-- TASK DIRECTIONS --
In the listing below, find the line containing "just practicing and dancing, no teaching." and the line containing "Bass, Tush Push, D-Kline". Repeat exactly those two lines and every line between them.

-- RECORDS SHOWN --
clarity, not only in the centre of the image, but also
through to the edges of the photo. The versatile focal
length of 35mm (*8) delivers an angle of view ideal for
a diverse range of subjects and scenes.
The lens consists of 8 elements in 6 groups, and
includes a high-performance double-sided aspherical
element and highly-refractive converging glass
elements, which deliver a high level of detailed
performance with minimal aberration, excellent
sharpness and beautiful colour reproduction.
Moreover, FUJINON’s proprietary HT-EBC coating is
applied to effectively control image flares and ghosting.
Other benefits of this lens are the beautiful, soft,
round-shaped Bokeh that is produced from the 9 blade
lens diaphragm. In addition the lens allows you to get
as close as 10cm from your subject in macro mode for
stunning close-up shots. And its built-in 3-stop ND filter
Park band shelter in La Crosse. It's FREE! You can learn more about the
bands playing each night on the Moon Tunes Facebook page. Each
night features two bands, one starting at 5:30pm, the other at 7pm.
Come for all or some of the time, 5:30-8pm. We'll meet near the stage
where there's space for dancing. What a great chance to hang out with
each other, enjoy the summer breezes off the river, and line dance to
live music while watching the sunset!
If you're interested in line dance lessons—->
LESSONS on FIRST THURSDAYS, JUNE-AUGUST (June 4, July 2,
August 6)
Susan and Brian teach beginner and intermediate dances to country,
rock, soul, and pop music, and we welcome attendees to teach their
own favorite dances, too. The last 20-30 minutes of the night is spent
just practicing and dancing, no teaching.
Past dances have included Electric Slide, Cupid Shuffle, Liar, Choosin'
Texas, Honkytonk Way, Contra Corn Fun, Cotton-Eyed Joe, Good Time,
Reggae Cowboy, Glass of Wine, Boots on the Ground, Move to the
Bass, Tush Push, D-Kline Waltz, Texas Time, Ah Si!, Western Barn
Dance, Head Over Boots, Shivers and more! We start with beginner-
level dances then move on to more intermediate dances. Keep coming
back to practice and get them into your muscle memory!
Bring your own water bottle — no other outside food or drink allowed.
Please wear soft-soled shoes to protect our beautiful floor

-- RESPONSE --
just practicing and dancing, no teaching.
Past dances have included Electric Slide, Cupid Shuffle, Liar, Choosin'
Texas, Honkytonk Way, Contra Corn Fun, Cotton-Eyed Joe, Good Time,
Reggae Cowboy, Glass of Wine, Boots on the Ground, Move to the
Bass, Tush Push, D-Kline Waltz, Texas Time, Ah Si!, Western Barn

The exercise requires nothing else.